Cadre d’intervention

Des accords de partages des avantages entre les industries du nord et les communautés locales du sud ont été convenus lors de la Conférence mondiale sur la biodiversité de Nagoya, en 2010

Au-delà d’une approche purement théorique, il est évident qu’il faut agir concrètement pour motiver les populations les plus pauvres à la préservation de la biodiversité qui est d’importance cruciale pour l’humanité toute entière.

Net Positive Impact va ainsi promouvoir des approches qui doivent perdurer sur le long terme et pour lesquelles il est important d’échanger des expériences.

Les thématiques sont simplement basées sur les engagements pour le millénium.

cadre d'intervention Net Positive Impact

Les scientifiques ont évalué qu’à partir de 1955 l’Homme a commencé a surexploité le potentiel de la planète*. Au début des années 1990 l’effondrement de certaines ressources (corail, poissons, etc..) a démarré. Le potentiel de renouvellement de la diversité biologique est actuellement menacé de façon dramatique alors qu’elle est vitale pour l’humanité.

Un document qui fera référence pour les premières approches de développement durable du 21ème siècle est la publication L’Economie des Ecosystèmes et de la Biodiversité http://www.unep.org/pdf/TEEB_FR.pdf.

 

 

Il montre que l’inaction sur les pollutions et destructions actuelles pour la conservation a en réalité un coût économique considérable sur l’économie a moyen terme, et désastreux sur le long terme.

Nous avons cependant des exemples petits et grands** où les dommages sur la Nature ont pu être inversés.

Il faut agir de façon plus déterminée que jamais. Et on ne peut plus attendre que seuls les gouvernants prennent des mesures pour le bien commun. Il faut que chaque individu s’engage et qu’il amène le secteur entrepreneurial à s’engager également pour la préservation de l’avenir des générations futures.

Au vu des données scientifiques indiscutables on ne peut plus se contenter de réduire ses impacts négatifs. Il faut maintenant agir pour promouvoir des impacts positifs. Mais c’est possible et la commission européenne en a fait une stratégie de survie :

les entreprises doivent avoir très vite des impacts neutres sur l’environnement. Elles doivent aussi le plus vite possible chercher à avoir des impacts positifs pour contrecarrer les impacts négatifs inévitables. L’Alliance Mondiale pour la Nature a ainsi bien décrit le fondement de ces stratégies.  » No Net Loss and Net Positive Impact Approaches for Biodiversity  » .

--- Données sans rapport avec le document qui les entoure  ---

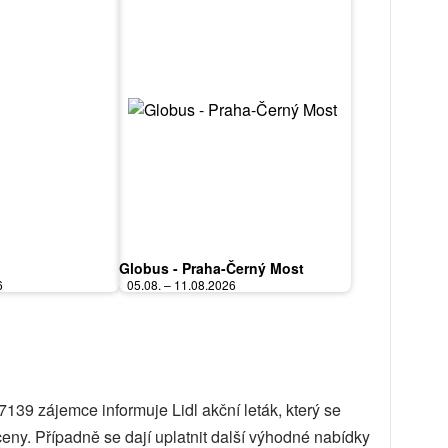
Globus - Praha-Černý Most
6
05.08. – 11.08.2026
139 zájemce informuje Lidl akční leták, který se
ny. Případně se dají uplatnit další výhodné nabídky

Olivier Behra a été reconnu comme étant un conversationniste innovant et nous avons des expériences menées depuis plus de 15 ans qui montrent … des échecs, des limites mais aussi d’importantes opportunités de développer des impacts positifs sur l’environnement et pour un développement humain cohérent. Un développement humain cohérent aussi bien localement dans les pays en développement que pour les consommateurs du nord.

La façon d’intervenir ne peut-être qu’holistique.

Avec Man And Nature nous avons mis en place l’outil pour permettre des inversions de tendances de destruction en soutenant des ONGs du sud (celle qui sont l’efficacité sur le long terme) et l’implication d’entreprises privées dans le soutien de projets concrets.

Nous devons maintenant penser l’avenir et comment s’impliquer sur la durée requise de façon réaliste dans une vision d’autonomisation de gouvernance et d’économie.

Notre approche est de nous engager dans les cadres globaux d’orientations stratégiques reconnus avec des visions pragmatiques de terrain et innovantes en termes de mises en œuvre.

Les objectifs du millénaire sont une évidence à suivre mais ils ne peuvent être traités de façon séparée. La vision que nous adoptons dans le cadre de nos actions évolutives et des analyses de leurs résultats est celle qui montre que :

  • Nous devons agir tous ensemble
  • Une économie responsable est indispensable
  • Son développement sera le moteur d’une société plus juste
  • Elle ne pourra se développer que sur une base environnementale saine
food azote by Johan Rockström

*LISTEN TO JOHAN ROCKSTRÖM FROM STOCKHOLM RESILIENCE CENTER TED TALK:

**Les émissions toxiques industrielles des années 1990 avaient commencé à détruire dramatiquement la couche d’ozone. Les gouvernants ont, au vu des données scientifiques décidé de prendre des mesures. Les industriels ont crié au scandale pour les mesures strictes qui ont été prises en interdisant les gaz CFC qui étaient dans tous les frigidaires. 25 ans plus tard la couche d’ozone s’est reconstruite … et les nouvelles technologies permettent à chacun d’avoir un Frigidaire sans gaz dangereux chez lui.